Most readers might be surprised to see “attending religious services” on the list, but not me. After spending five years on a religious editorial team, you can be sure we did our research.

Studies show that even a basic level of religious thought, and thinking that there is a higher power, leads to a happier life.

The other aspects of the list are somewhat self-evident, but they are declining in the lives of young people today.

Why are Girls Affected More Than Boys?

Data cited from professor Deborah Tannen on her work with the now famous acronym FOMO, and psychologist Nicki Crick on aggression, suggest that the disparaging gap in mental health from boys to girls is due to the way girls look at reality—with an inclusion/exclusion lens, meaning they view engagement in life as either included or excluded.

From 2010 to 2015, the percentage of boys feeling left out increased from 21 to 27 percent, and the percentage of girls who stated they felt left out jumped 27 percent to 40 percent.

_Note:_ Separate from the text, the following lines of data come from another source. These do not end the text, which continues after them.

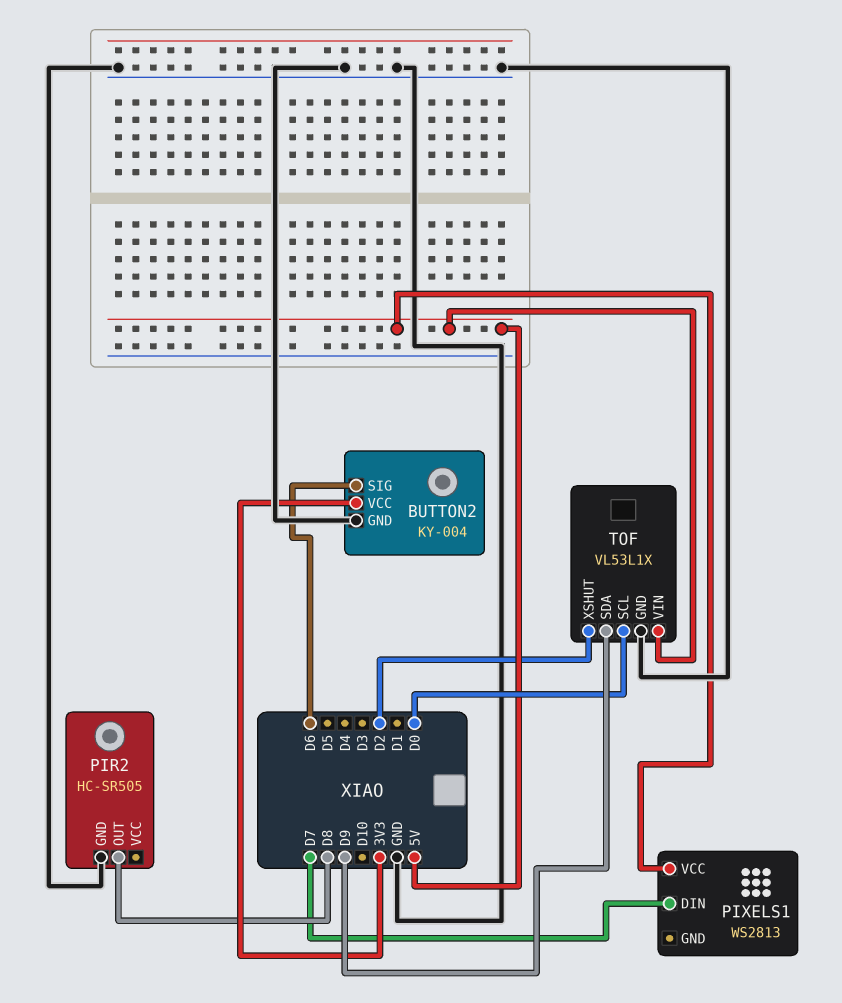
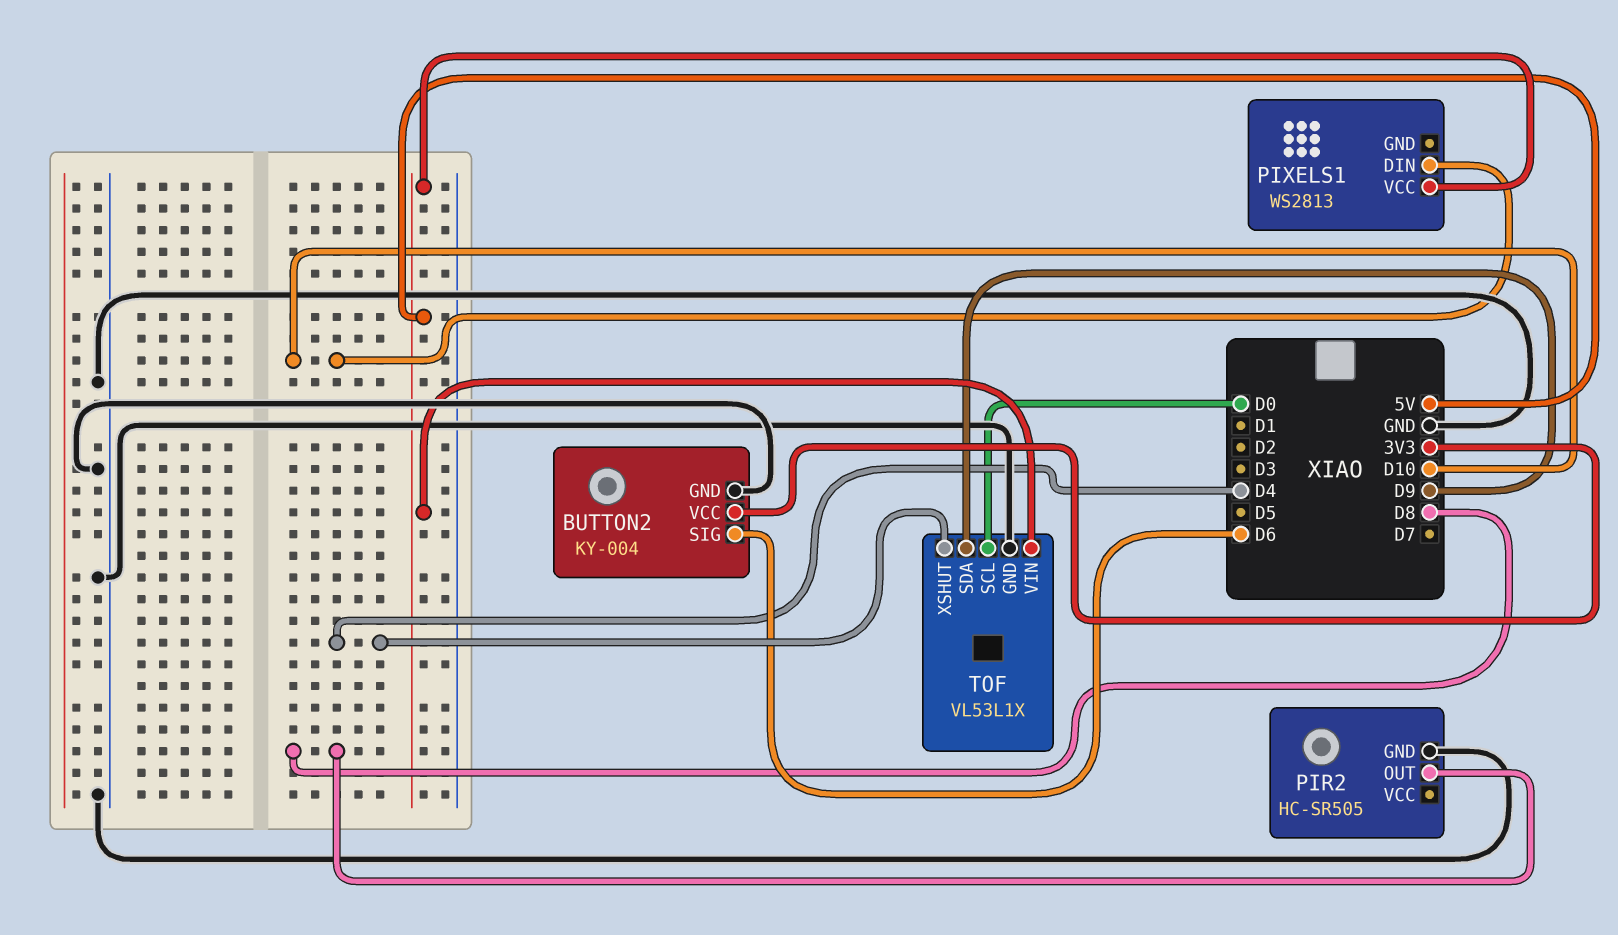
PIXELS1 pin DIN: D7 -> D10
TOF pin XSHUT: D2 -> D4

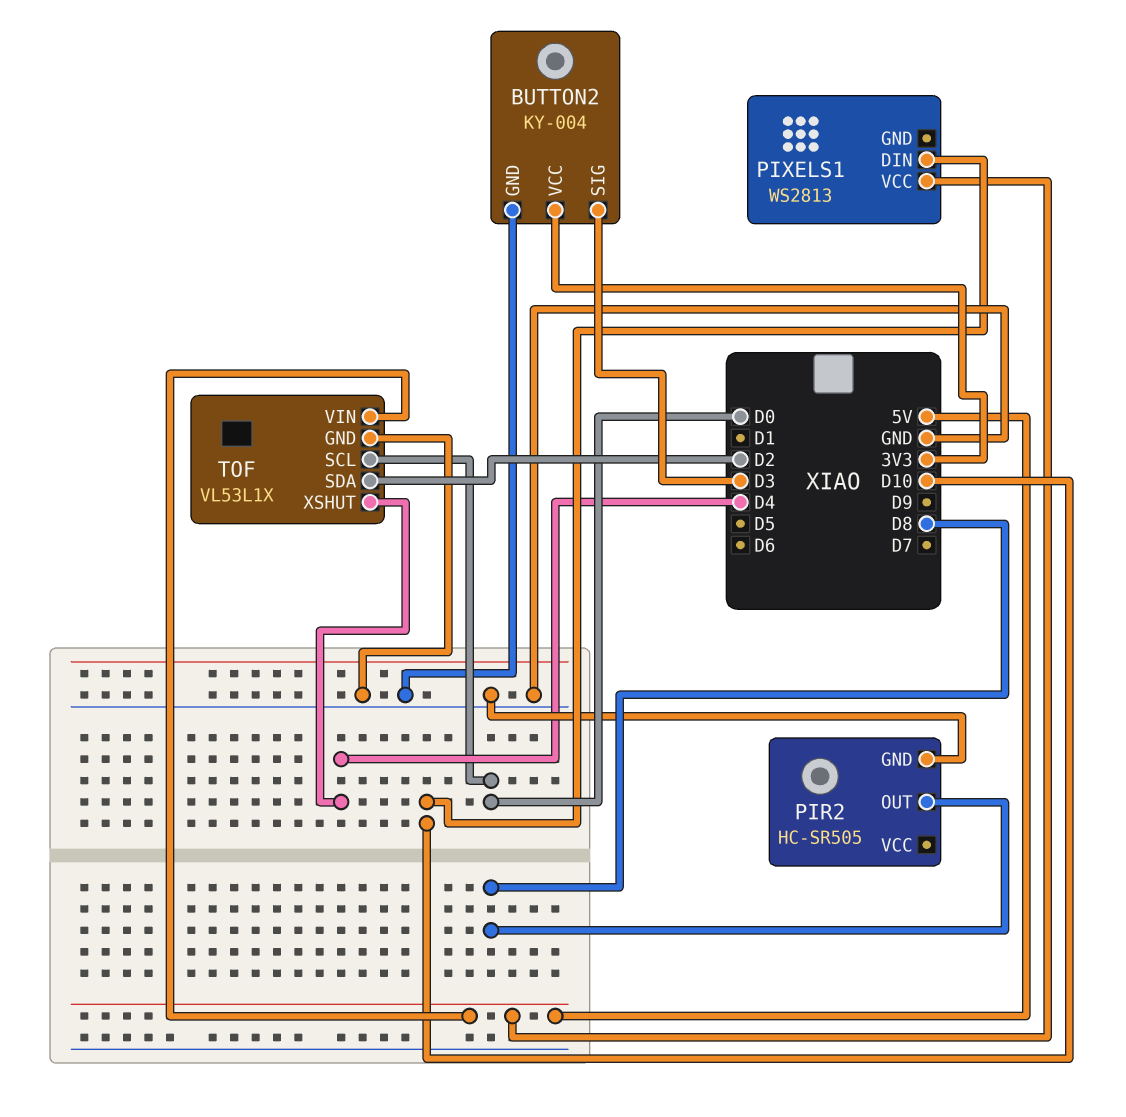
BUTTON2 pin SIG: D6 -> D3
TOF pin SDA: D9 -> D2

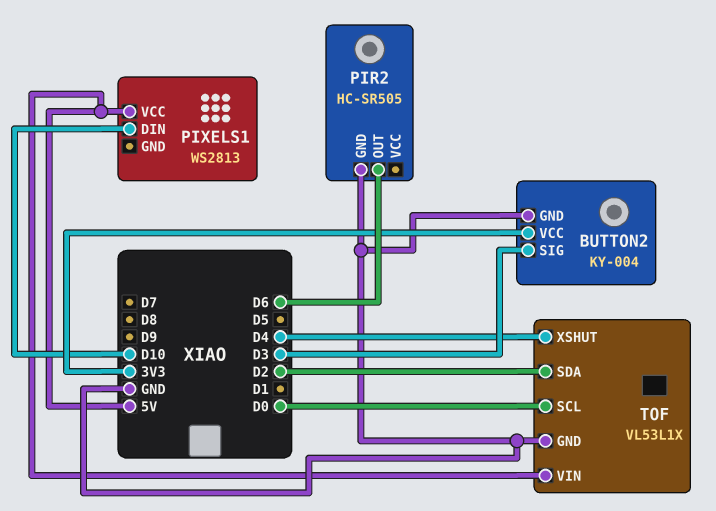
PIR2 pin OUT: D8 -> D6

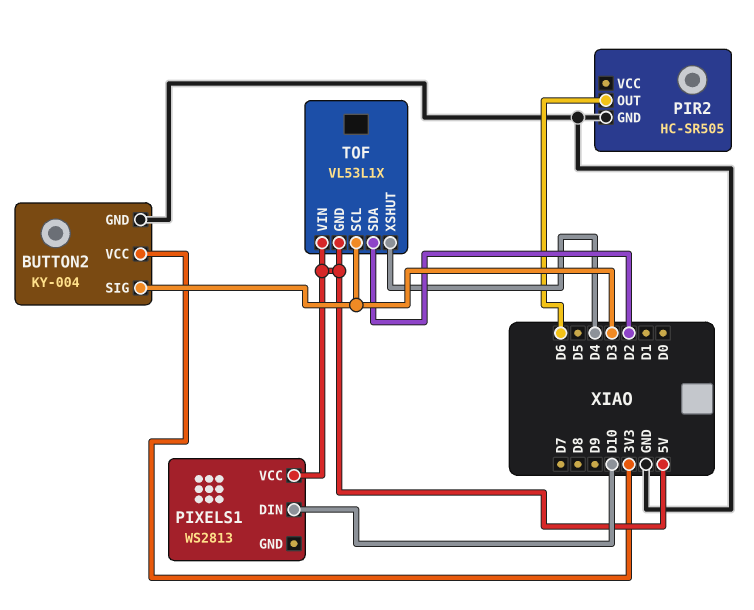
TOF pin GND: GND -> 5V
TOF pin SCL: D0 -> D3

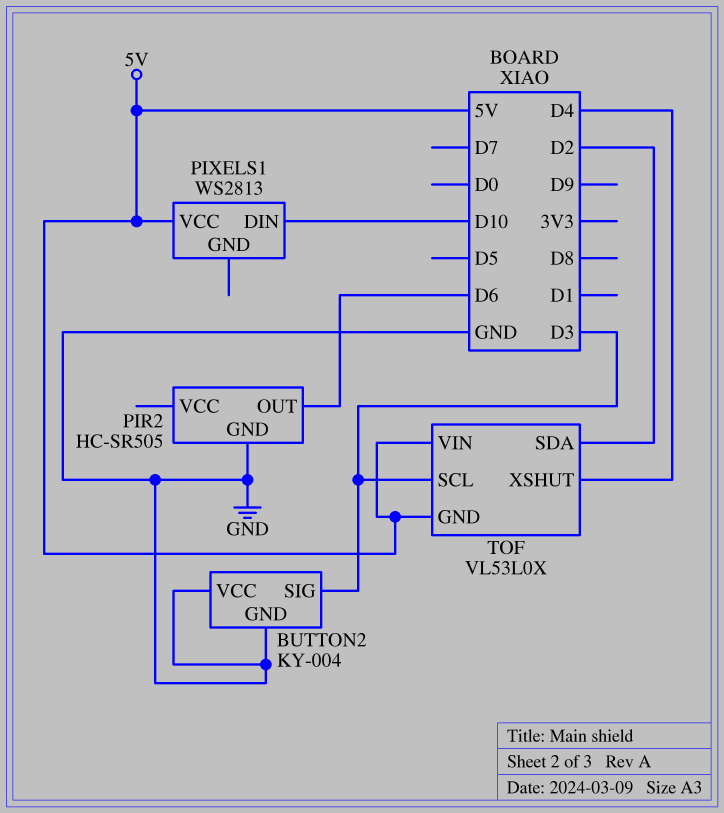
BUTTON2 pin VCC: 3V3 -> GND
TOF: VL53L1X -> VL53L0X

With the rise of social media and Snapchat filters, girls who hold the inclusion/exclusion paradigm are lead to a distortion in cognitive behavioral theory known as catastrophizing.

“Girls may be more ‘relationally’ aggressive, trying to hurt rivals’ relationships, reputations, and social status—by using social media, and making sure other girls know they are being left out.” ~ The Coddling of the American Mind.

In other words, girls may express aggression differently—by psychologically using social media to harm others as opposed to physical rivalry that is common between males.

Unsupervised Play

The rise of social media use has correlated with rising rates of anxiety, depression, and suicide among the younger population in the U.S.

Boys and girls of GenZ grew up with the internet in their pocket and the cognitive development has been both incredible and devastating.

The mind can learn and evolve at a faster rate with increasing levels of technology, but it can be dangerous as well.

Are parents having much-needed conversations with their kids?

As a parent, do you feel like there will be pushback from your attempts at prying into their world? I know it may feel like being nosy: and it may feel like you are pushing their boundaries—but as a parent, that’s okay.

There’s a balance.

We know that some screen time is good—especially if it is centered around knowledge and education—but no more than two hours a day.

A blend of outside social activity for exercise and unsupervised play is good for the body and mind of anyone, especially young teens.

According to “experience-expectant development,” our brain is wired to explore the world and attempt to navigate through human interaction. If that exploration doesn’t manifest, we may be stunting our children instead of preparing them for the road ahead.

Peter Gray, a leading researcher of play, explains our interaction with the  nature of play as children: “They seem to be dosing themselves with moderate degrees of fear, as if deliberately learning how to deal with both the physical and emotional challenges of the moderately dangerous conditions they generate…”

What happens when children don’t get enough of this “fear dosing”?

They lack the proper development of handling stressful situations. Add that to an increase in social media conditioning, and you have a recipe for a coddled individual who can’t express themselves without getting scared, stressed, angry, or violent.

Where Does This Lead?

What do we do?

Usually the answer lies is openness, honesty, and conversations.

We need to feel like we can talk to our kids without adding more secrecy to an already secret subject. We should feel bold enough to make things uncomfortable and risk breaking the thin veil of trust we have with younger people.

Questions to ask the young people in your house: 

>> Do you use social media?

>> How do you use it?

>> Do you use Snapchat?

>> Have you ever felt pressured from using social media?

>> Do you ever feel FOMO?

>> Do you believe the world you see on social media is real? If so, how?

As parents, how do you go into this without losing your teen’s trust? How do you navigate questions around what you know and what you don’t know? No one will be able to answer those questions for you, but you.

However, one thing I can say for sure: this is a conversation worth having whether you get it wrong or not.